> **YOUR OBJECTIVE**
Read through the listing below and copy each line in which the word "stream" occurs.

> **PROVIDED ENTRIES**
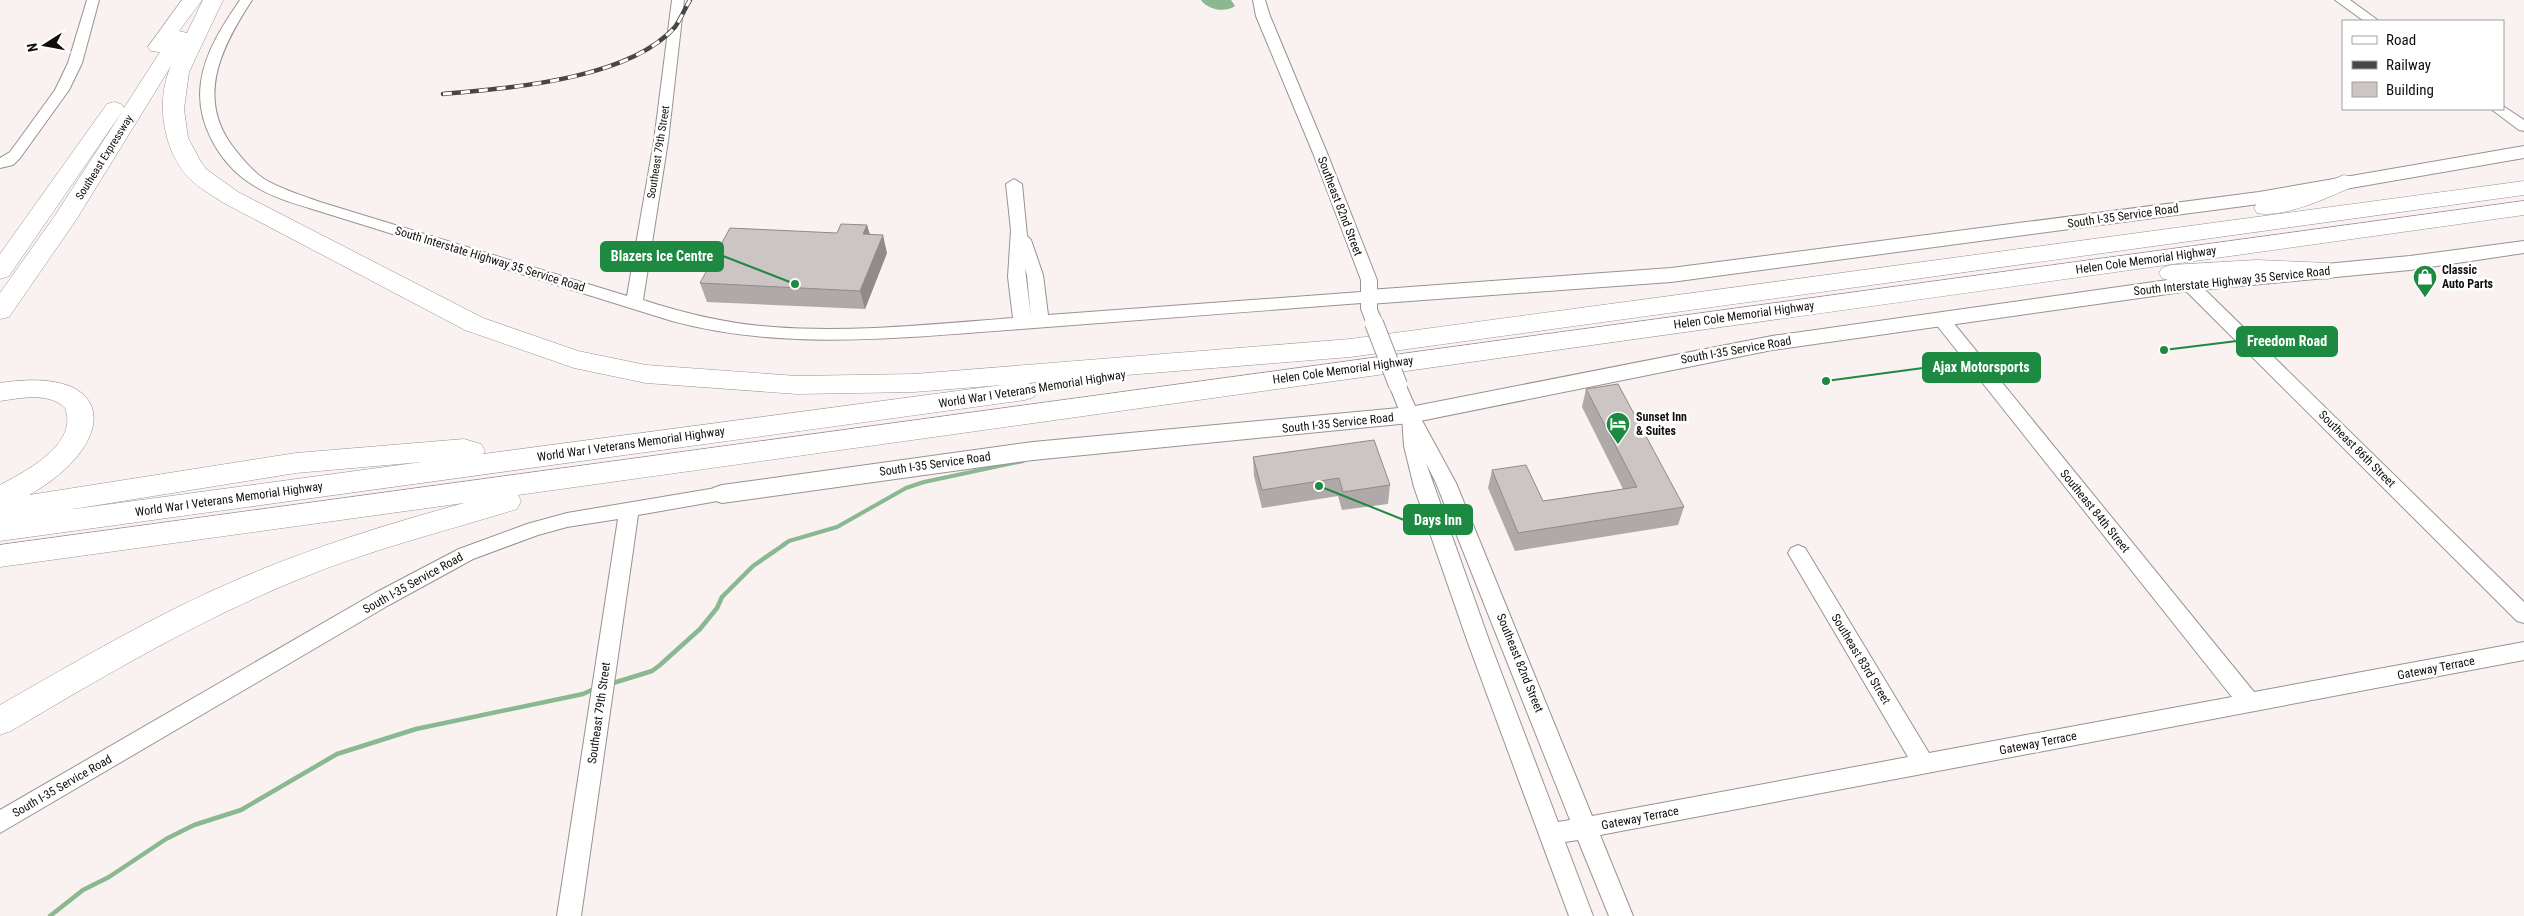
<svg xmlns="http://www.w3.org/2000/svg" width="2524" height="916" viewBox="0 0 2524 916" font-family="'Roboto Condensed',sans-serif">
  <style>
    .water { fill: #89b891 }
    .lines { fill: none; stroke-linecap: round; stroke-linejoin: round }
    .stream-far1 { stroke: #89b891; stroke-width: 4 }
    .stream { stroke: #89b891; stroke-width: 4.5 }
    .minor-casing { stroke: #999291; stroke-width: 2 }
    .major-casing { stroke: #999291; stroke-width: 2 }
    .highway-casing { stroke: #999291; stroke-width: 1 }
    .minor { fill: #fff; fill-rule: evenodd }
    .major { fill: #fff; fill-rule: evenodd }
    .highway { fill: #fff; fill-rule: evenodd }
    .rail-casing { stroke: #4b4646; stroke-width: 4.5 }
    .rail { stroke: #fff; stroke-width: 3; stroke-dasharray: 9; stroke-linecap: butt }
    .minor-bridge-casing { stroke: #999291; stroke-width: 20; stroke-linecap: butt }
    .minor-bridge { stroke: #fff; stroke-width: 18 }
    .wall { fill: #b0a9a9 }
    .shaded-wall { fill: #908a89 }
    .building { fill: #cdc5c4; stroke: #908a89 }
    .labels { text-anchor: middle; stroke-width: 5; stroke-linejoin: round; paint-order: stroke }
    .far-street-label { font-size: 11px; fill: #110e0e; stroke: #fff }
    .street-label { font-size: 12px; fill: #110e0e; stroke: #fff }
    .poi-label { font-size: 12px; font-weight: bold; fill: #110e0e; stroke: #fff; text-anchor: start }
    .leader { fill: none; stroke: #1e8a41; stroke-width: 2 }
    .callout-dot { fill: #1e8a41; stroke: #fff; stroke-width: 2 }
    .callout { fill: #1e8a41; stroke: #1e8a41; stroke-width: 2 }
    .callout-label { font-size: 14px; text-anchor: middle; font-weight: bold; fill: #fff }
  </style>
  <rect width="100%" height="100%" fill="#faf2f1"/>
  <path class="water" d="M1201,0H1231L1235,6C1225,13 1208,10 1201,0Z"/>
  <g class="lines">
    <path class="stream-far1" d="M783,545L789,541L837,527L906,488L924,482L1023,461"/>
    <path class="stream" d="M610,684L652,671L660,665L700,629L717,608L722,597L753,566L785,544
      M50,916L83,890L109,877L166,839L194,825L241,810L337,754L416,729L583,694L596,688"/>
    <defs>
      <path id="minor" d="M87,0H99L82,63L69,90L20,158L13,165L0,168V158L10,152L55,90L68,63Z
        M240,0H252C220,49 194,101 237,152C245,162 254,172 264,179C281,189 301,195 320,202L627,296L654,141L672,0H684L668,141L643,300C686,314 729,324 773,327C851,333 935,324 1013,318L1008,277L1011,230L1006,184L1014,179L1022,184L1027,236L1031,240L1043,275L1048,315L1361,292V280L1313,153L1256,16L1253,0H1265L1270,16L1327,153L1377,280V309L1383,323L1380,327H1368L1361,309V303C1248,312 1134,320 1021,329C906,337 786,352 672,321L309,208C290,202 270,196 253,185C219,164 195,121 201,82C205,52 223,25 240,0ZM1025,269L1027,275L1031,317Z
        M2335,0H2350L2379,21H2364Z
        M2503,106L2524,120V131L2519,130L2491,109H2503Z
        M2189,279L2195,280L2524,602V623L2517,621L2183,288L2181,284L2183,280Z
        M1941,313L1947,315L2254,692L2524,642V660L1600,835L1633,916H1609L1578,840L1565,842L1593,916H1569L1468,643L1414,487L1404,446L1402,417L1389,385L1392,381L1398,379L1404,381L1419,415L1456,483L1592,816L1908,757L1788,553L1791,548L1798,545L1805,548L1929,753L2232,697L1935,323L1932,319L1935,315ZM1426,463L1436,483L1570,820L1558,822L1490,643Z
        M722,487L729,489L732,494L729,499L638,515L581,916H557L618,519L567,527L538,535L473,559L389,605L0,833V810L375,593L459,549L527,524L567,513Z"/>
      <path id="major" d="M2524,146V158L2259,204L1671,282L1369,304L1362,302L1358,297L1362,292L1369,290L1671,268L1749,258L2259,192Z
        M2524,241V253L2410,270L2189,291L1772,350L1410,423L1033,460L722,503L713,500L710,494L713,488L722,485L1033,442L1410,407L1772,336L2189,277L2410,256Z"/>
      <path id="highway" d="M182,0H202L179,31L187,33L203,0H223L189,72L184,109L188,138L201,162L206,169L238,192L483,318L578,351L646,365L797,376L914,374L1350,339L2524,181V195L1350,357L1028,383L1034,385L1038,391L1034,397L1025,400L0,541V485C26,471 79,444 65,408C49,392 21,398 0,401V383C119,364 120,444 29,495L296,453L464,439L481,444L485,451L483,454L1002,385L914,392L797,394L646,383L574,368L465,330L222,202C212,195 199,188 190,179C163,152 155,101 171,66L76,220L9,317L0,319V293L54,217L124,109L9,276L0,279V254L107,104L114,102L121,104L124,108L160,52L151,51L148,47ZM422,462L67,510L296,473Z
        M2344,175L2352,177L2355,182L2352,187C2329,197 2282,219 2257,213L2254,208L2257,203L2298,194Z
        M2524,201V215L518,495L521,501L517,509C443,532 368,550 297,580C197,621 104,676 11,731L0,735V705C79,660 158,613 241,578C313,547 388,524 464,503L0,567V545Z
        M2257,260L2328,263L2337,266L2340,271L2337,276L2328,279L2257,276L2171,281L2162,278L2159,273L2162,268L2171,265Z"/>
    </defs>
    <use href="#minor" class="minor-casing"/>
    <use href="#major" class="major-casing"/>
    <use href="#highway" class="highway-casing"/>
    <use href="#minor" class="minor"/>
    <use href="#major" class="major"/>
    <use href="#highway" class="highway"/>
    <defs>
      <path id="rail" d="M443,94C509,88 628,80 675,27C681,19 685,8 690,0"/>
    </defs>
    <use href="#rail" class="rail-casing"/>
    <use href="#rail" class="rail"/>
    <defs>
      <path id="minor-bridge" d="M1374,323L1398,385"/>
    </defs>
    <use href="#minor-bridge" class="minor-bridge-casing"/>
    <use href="#minor-bridge" class="minor-bridge"/>
  </g>
  <path class="wall" d="M867,225L870,234L887,253L865,309L707,302L700,283L837,233Z
    M1586,389L1684,507L1678,525L1515,551L1488,488L1492,470L1543,501L1623,489L1582,407Z
    M1253,457L1390,485L1388,504L1342,510L1338,496L1262,508L1254,476Z"/>
  <path class="shaded-wall" d="M867,225L872,243L863,234Z
    M883,235L887,253L865,309L860,291Z"/>
  <path class="building" d="M841,224L867,225L863,234L883,235L860,291L700,283L730,228L837,233Z
    M1618,384L1684,507L1518,533L1492,470L1526,465L1543,501L1637,487L1586,389Z
    M1374,440L1390,485L1343,492L1339,478L1262,490L1253,457Z"/>
  <defs>
    <symbol id="shop-pin" viewBox="-11 -11 22 30"><path d="M0 17L-7.5 6A9.5 9.5 0 1 1 7.5 6Z" fill="#1e8a41" stroke="#fff"/><path d="M-5-2.5h2.3a2.7 3.5 0 0 1 5.4 0H5L5.5 6h-11ZM-1.5-2.5h3a1.5 2.3 0 0 0-3 0Z" fill="#fff"/></symbol>
    <symbol id="hotel-pin" viewBox="-11 -11 22 30"><path d="M0 17L-7.5 6A9.5 9.5 0 1 1 7.5 6Z" fill="#1e8a41" stroke="#fff"/><path d="M-6-4.5h1.5V1H6V5H4.5V3h-9V5H-6ZM-4 0a1.8 1.8 0 1 1 3.6 0ZM.5 0V-2.5h3Q6-2.5 6 0Z" fill="#fff"/></symbol>
  </defs>
  <g fill-rule="evenodd">
    <use href="#shop-pin" x="2411" y="263" width="28" height="38"/>
    <use href="#hotel-pin" x="1604" y="410" width="28" height="38"/>
  </g>
  <g class="labels">
    <g class="far-street-label">
      <text transform="translate(658 152) rotate(-81)" y="4">Southeast 79th Street</text>
      <text transform="translate(104 157) rotate(-58)" y="4">Southeast Expressway</text>
    </g>
    <g class="street-label">
      <text transform="translate(1340 206) rotate(69)" y="4">Southeast 82nd Street</text>
      <text transform="translate(2123 216) rotate(-8)" y="4">South I-35 Service Road</text>
      <text transform="translate(490 259) rotate(17)" y="4">South Interstate Highway 35 Service Road</text>
      <text transform="translate(2146 260) rotate(-8)" y="4">Helen Cole Memorial Highway</text>
      <text transform="translate(2232 281) rotate(-6)" y="4">South Interstate Highway 35 Service Road</text>
      <text transform="translate(1744 315) rotate(-8)" y="4">Helen Cole Memorial Highway</text>
      <text transform="translate(1736 350) rotate(-10)" y="4">South I-35 Service Road</text>
      <text transform="translate(1343 370) rotate(-8)" y="4">Helen Cole Memorial Highway</text>
      <text transform="translate(1032 389) rotate(-9)" y="4">World War I Veterans Memorial Highway</text>
      <text transform="translate(1338 423) rotate(-6)" y="4">South I-35 Service Road</text>
      <text transform="translate(631 444) rotate(-8)" y="4">World War I Veterans Memorial Highway</text>
      <text transform="translate(2357 449) rotate(45)" y="4">Southeast 86th Street</text>
      <text transform="translate(935 464) rotate(-8)" y="4">South I-35 Service Road</text>
      <text transform="translate(229 499) rotate(-8)" y="4">World War I Veterans Memorial Highway</text>
      <text transform="translate(2095 511) rotate(51)" y="4">Southeast 84th Street</text>
      <text transform="translate(413 583) rotate(-29)" y="4">South I-35 Service Road</text>
      <text transform="translate(1861 659) rotate(59)" y="4">Southeast 83rd Street</text>
      <text transform="translate(1520 663) rotate(68)" y="4">Southeast 82nd Street</text>
      <text transform="translate(2436 668) rotate(-11)" y="4">Gateway Terrace</text>
      <text transform="translate(599 713) rotate(-82)" y="4">Southeast 79th Street</text>
      <text transform="translate(2038 743) rotate(-11)" y="4">Gateway Terrace</text>
      <text transform="translate(62 786) rotate(-30)" y="4">South I-35 Service Road</text>
      <text transform="translate(1640 818) rotate(-11)" y="4">Gateway Terrace</text>
    </g>
    <g class="poi-label">
      <text x="2442" y="274">Classic<tspan x="2442" dy="14">Auto Parts</tspan></text>
      <text x="1636" y="421">Sunset Inn<tspan x="1636" dy="14">&amp; Suites</tspan></text>
    </g>
  </g>
  <path class="leader" d="M795 284L723 256M2164 350L2237 341M1826 381L1923 368M1319 486L1404 520"/>
  <g class="callout-dot">
    <circle cx="795" cy="284" r="5"/>
    <circle cx="2164" cy="350" r="5"/>
    <circle cx="1826" cy="381" r="5"/>
    <circle cx="1319" cy="486" r="5"/>
  </g>
  <g class="callout">
    <rect x="601" y="242" width="122" height="29" rx="5"/>
    <rect x="2237" y="327" width="100" height="29" rx="5"/>
    <rect x="1923" y="353" width="117" height="29" rx="5"/>
    <rect x="1404" y="505" width="68" height="29" rx="5"/>
  </g>
  <g class="callout-label">
    <text x="662" y="261">Blazers Ice Centre</text>
    <text x="2287" y="346">Freedom Road</text>
    <text x="1981" y="372">Ajax Motorsports</text>
    <text x="1438" y="525">Days Inn</text>
  </g>
  <rect x="2342" y="20" width="162" height="90" fill="#ffffff" stroke="#a09f9f"/>
  <rect x="2352" y="36" width="25" height="8" fill="#ffffff" stroke="#a09f9f"/>
  <text x="2386" y="45" font-size="15" fill="#110e0e">Road</text>
  <rect x="2352" y="61" width="25" height="8" fill="#4b4646" stroke="#a09f9f"/>
  <text x="2386" y="70" font-size="15" fill="#110e0e">Railway</text>
  <rect x="2352" y="82" width="25" height="15" fill="#cdc5c4" stroke="#a09f9f"/>
  <text x="2386" y="95" font-size="15" fill="#110e0e">Building</text>
  <g transform="translate(45 45) rotate(259)" stroke="#ffffff" stroke-width="4" paint-order="stroke">
  <path d="M0-4L9 19L0 12L-9 19Z" fill="#110e0e"/>
  <text y="-8" font-size="14" font-weight="bold" text-anchor="middle" fill="#110e0e">N</text>
  </g>
</svg>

> **TASK ANSWER**
    .stream-far1 { stroke: #89b891; stroke-width: 4 }
    .stream { stroke: #89b891; stroke-width: 4.5 }
    <path class="stream-far1" d="M783,545L789,541L837,527L906,488L924,482L1023,461"/>
    <path class="stream" d="M610,684L652,671L660,665L700,629L717,608L722,597L753,566L785,544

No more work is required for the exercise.